◆ Directions for this task
Each line in the material below, starting at the one with "à Arsenal art" and ending at the one with "i wszystkich edycjach", is to be reproduced exactly; no picture is to be copied.
+++ Data for review +++
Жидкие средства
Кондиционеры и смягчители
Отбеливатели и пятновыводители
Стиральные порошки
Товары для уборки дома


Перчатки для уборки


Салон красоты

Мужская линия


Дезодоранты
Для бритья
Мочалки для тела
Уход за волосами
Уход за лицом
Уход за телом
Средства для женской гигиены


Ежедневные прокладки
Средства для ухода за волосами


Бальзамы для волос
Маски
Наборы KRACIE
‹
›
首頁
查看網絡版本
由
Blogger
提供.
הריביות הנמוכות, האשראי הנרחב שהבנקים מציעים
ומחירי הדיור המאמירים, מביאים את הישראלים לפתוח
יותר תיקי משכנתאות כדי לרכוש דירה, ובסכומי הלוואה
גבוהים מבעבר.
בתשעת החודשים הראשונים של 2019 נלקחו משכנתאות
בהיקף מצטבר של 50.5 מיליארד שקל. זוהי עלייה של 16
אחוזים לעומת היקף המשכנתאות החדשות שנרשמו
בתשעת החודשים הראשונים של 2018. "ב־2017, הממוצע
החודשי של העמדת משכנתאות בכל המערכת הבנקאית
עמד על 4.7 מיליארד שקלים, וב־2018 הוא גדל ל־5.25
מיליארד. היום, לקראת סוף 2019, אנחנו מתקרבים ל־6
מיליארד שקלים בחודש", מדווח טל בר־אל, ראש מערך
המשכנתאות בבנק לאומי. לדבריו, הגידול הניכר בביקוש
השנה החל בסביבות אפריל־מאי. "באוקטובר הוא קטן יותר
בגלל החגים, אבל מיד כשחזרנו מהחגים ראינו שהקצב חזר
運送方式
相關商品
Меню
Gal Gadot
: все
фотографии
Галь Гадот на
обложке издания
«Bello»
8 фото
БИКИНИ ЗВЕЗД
+++
+++ Data for review +++
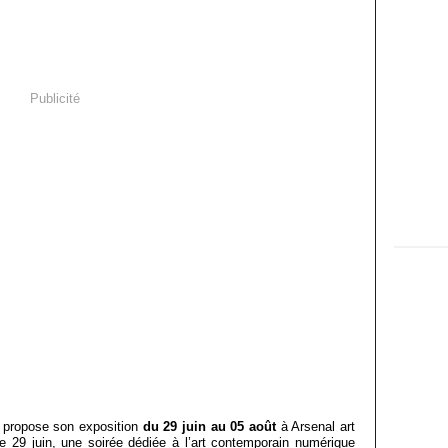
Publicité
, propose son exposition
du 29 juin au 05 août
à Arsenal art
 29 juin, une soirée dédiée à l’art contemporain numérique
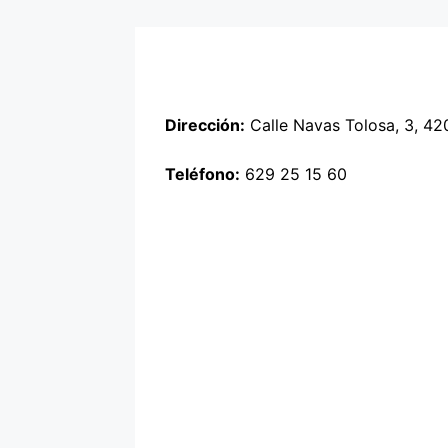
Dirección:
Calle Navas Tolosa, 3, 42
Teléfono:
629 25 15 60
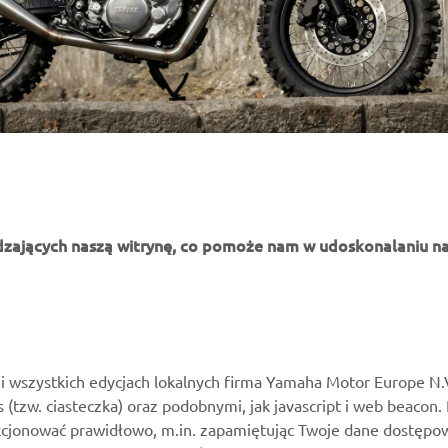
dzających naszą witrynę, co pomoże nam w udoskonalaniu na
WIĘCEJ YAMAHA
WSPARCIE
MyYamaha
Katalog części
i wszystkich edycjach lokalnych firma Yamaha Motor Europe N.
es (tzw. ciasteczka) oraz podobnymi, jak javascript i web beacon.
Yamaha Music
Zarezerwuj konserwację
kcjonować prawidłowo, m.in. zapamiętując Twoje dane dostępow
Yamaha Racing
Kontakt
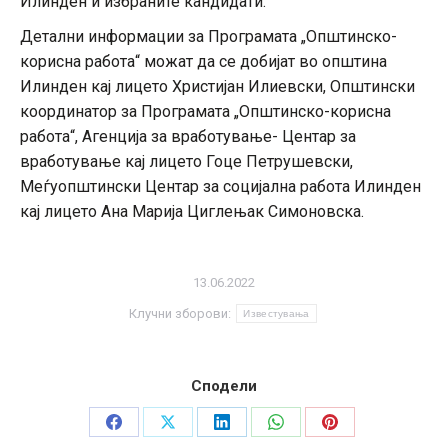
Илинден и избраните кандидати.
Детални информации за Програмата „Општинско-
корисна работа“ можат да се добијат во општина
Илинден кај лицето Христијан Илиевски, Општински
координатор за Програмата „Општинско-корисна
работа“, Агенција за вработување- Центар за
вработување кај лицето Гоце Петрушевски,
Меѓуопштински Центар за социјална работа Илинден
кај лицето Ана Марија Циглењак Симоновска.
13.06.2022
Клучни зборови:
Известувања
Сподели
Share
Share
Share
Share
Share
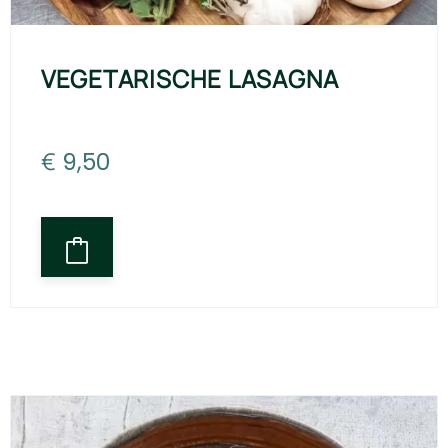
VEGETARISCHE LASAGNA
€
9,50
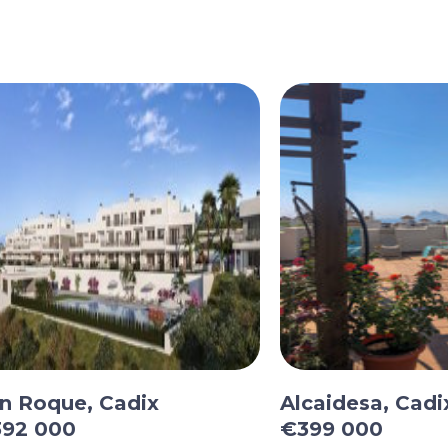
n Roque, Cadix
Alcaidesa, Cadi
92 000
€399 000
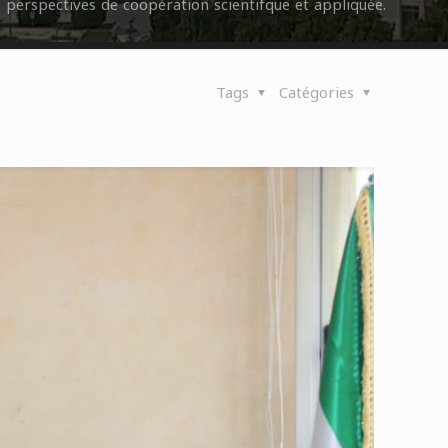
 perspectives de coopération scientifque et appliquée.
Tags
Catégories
+++
◆ Task response
à Arsenal art
 29 juin, une soirée dédiée à l’art contemporain numérique
Dirección:
Calle Navas Tolosa, 3, 42
Teléfono:
629 25 15 60
dzających naszą witrynę, co pomoże nam w udoskonalaniu na
WIĘCEJ YAMAHA
WSPARCIE
MyYamaha
Katalog części
i wszystkich edycjach lokalnych firma Yamaha Motor Europe N.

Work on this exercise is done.